══ DATA FOR ANALYSIS

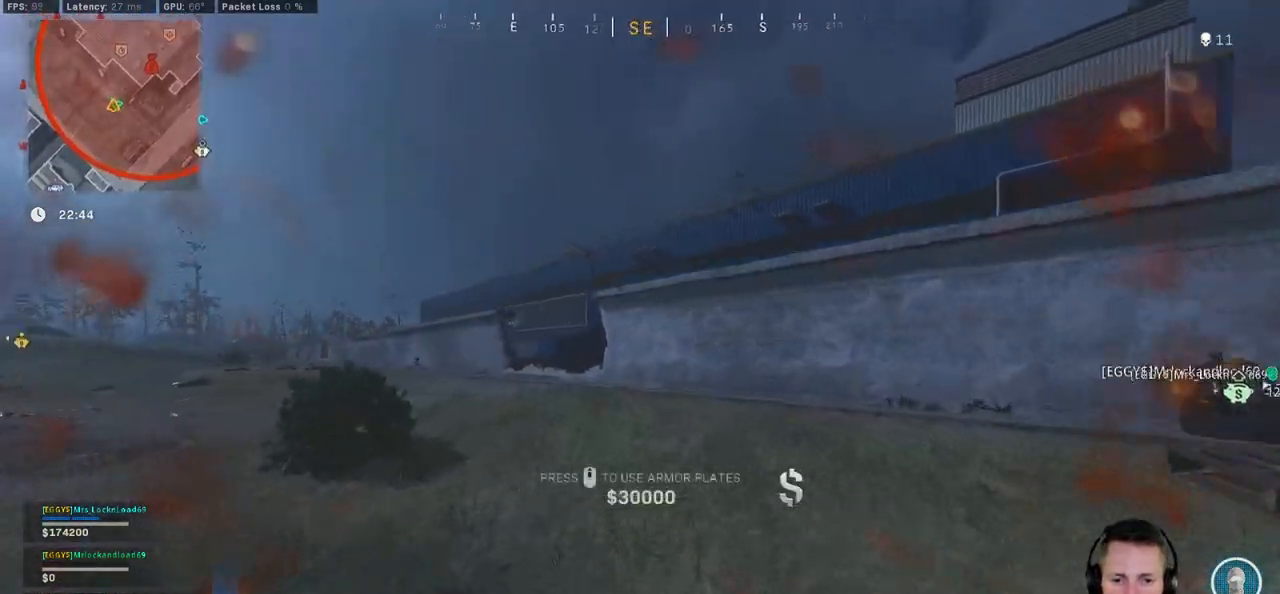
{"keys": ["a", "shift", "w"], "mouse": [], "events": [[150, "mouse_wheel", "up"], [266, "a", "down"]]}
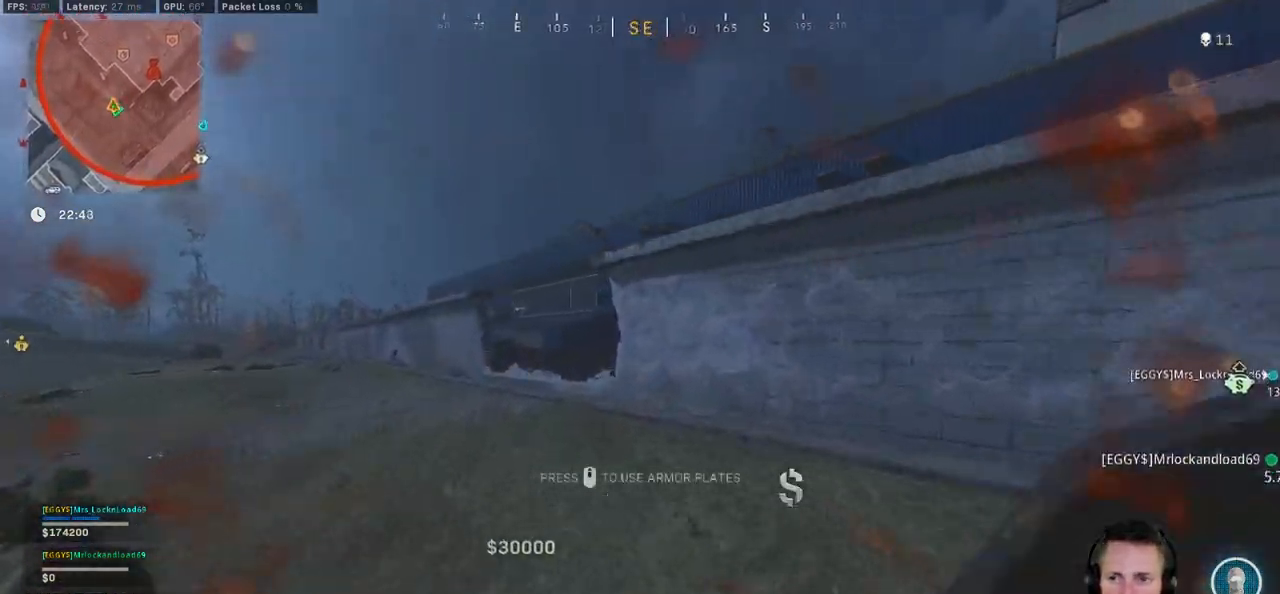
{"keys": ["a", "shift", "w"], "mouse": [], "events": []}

════
══ DATA FOR ANALYSIS

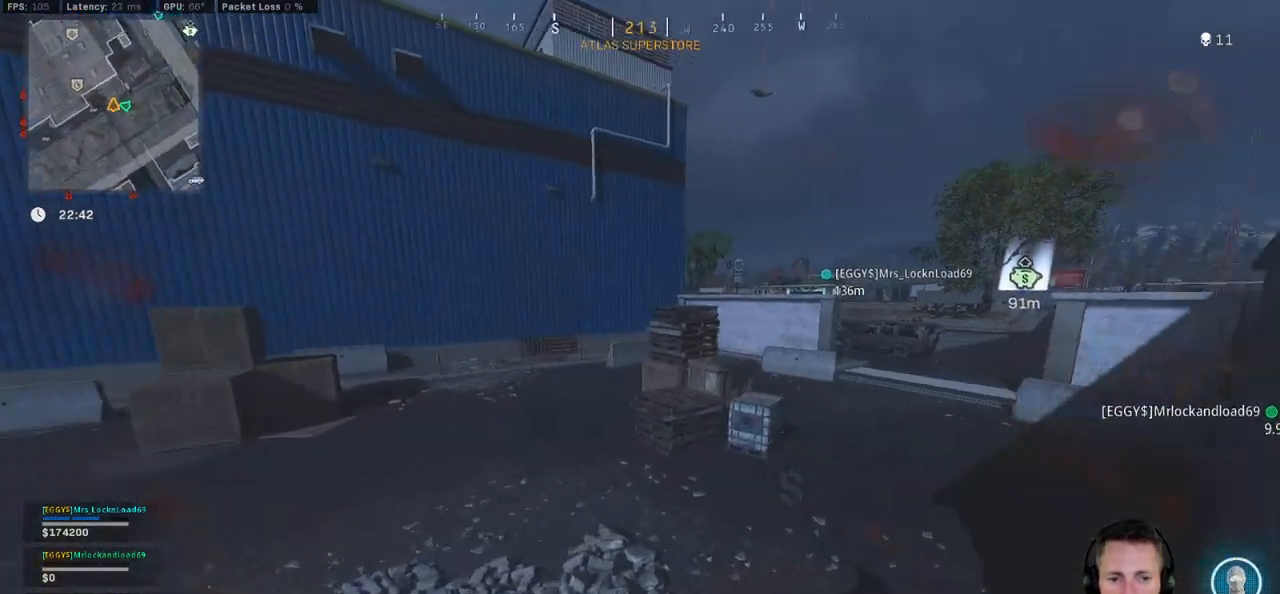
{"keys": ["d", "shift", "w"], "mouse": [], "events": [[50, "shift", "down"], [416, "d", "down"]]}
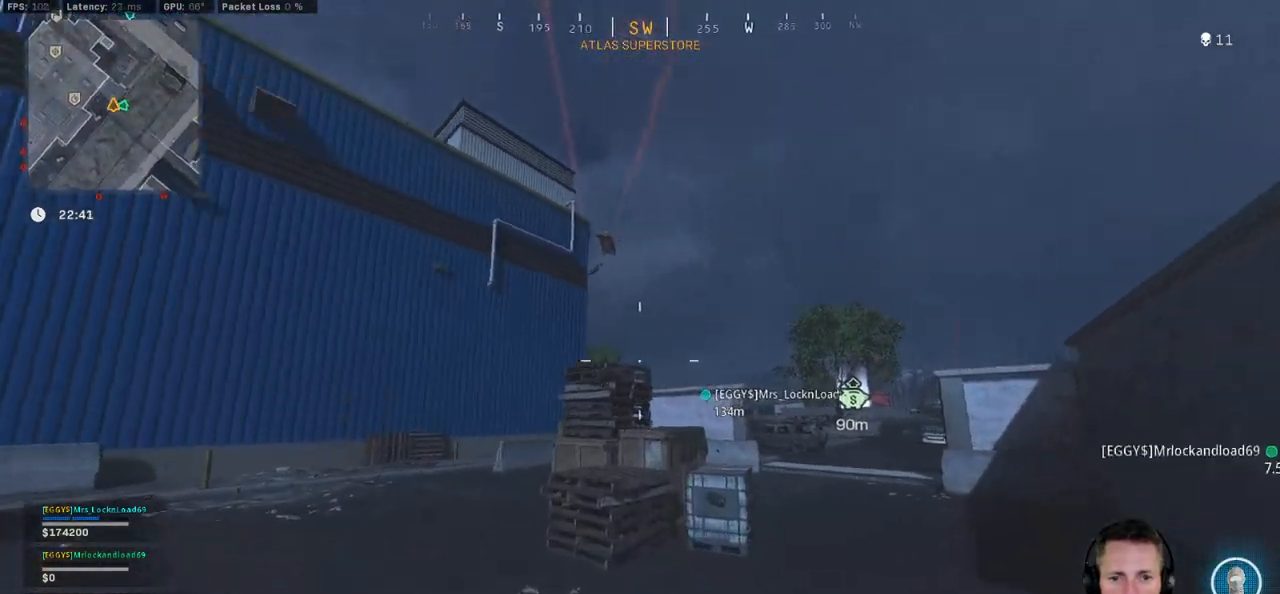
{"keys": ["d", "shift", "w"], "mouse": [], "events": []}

════

WHAT IS EXPECTED
Review the material and copy each line in which the word "down" appears.

TASK RESULT
{"keys": ["a", "shift", "w"], "mouse": [], "events": [[150, "mouse_wheel", "up"], [266, "a", "down"]]}
{"keys": ["d", "shift", "w"], "mouse": [], "events": [[50, "shift", "down"], [416, "d", "down"]]}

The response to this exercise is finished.